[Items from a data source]
********

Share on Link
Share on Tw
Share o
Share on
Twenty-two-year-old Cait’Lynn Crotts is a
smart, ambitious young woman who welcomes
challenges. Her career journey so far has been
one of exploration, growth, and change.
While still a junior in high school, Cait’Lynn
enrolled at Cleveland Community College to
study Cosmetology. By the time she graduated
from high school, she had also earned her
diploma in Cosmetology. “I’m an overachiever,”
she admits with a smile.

********

--- Directions ---
Start at the top line of the records and retype them all exactly.

--- Response area ---
Share on Link
Share on Tw
Share o
Share on
Twenty-two-year-old Cait’Lynn Crotts is a
smart, ambitious young woman who welcomes
challenges. Her career journey so far has been
one of exploration, growth, and change.
While still a junior in high school, Cait’Lynn
enrolled at Cleveland Community College to
study Cosmetology. By the time she graduated
from high school, she had also earned her
diploma in Cosmetology. “I’m an overachiever,”
she admits with a smile.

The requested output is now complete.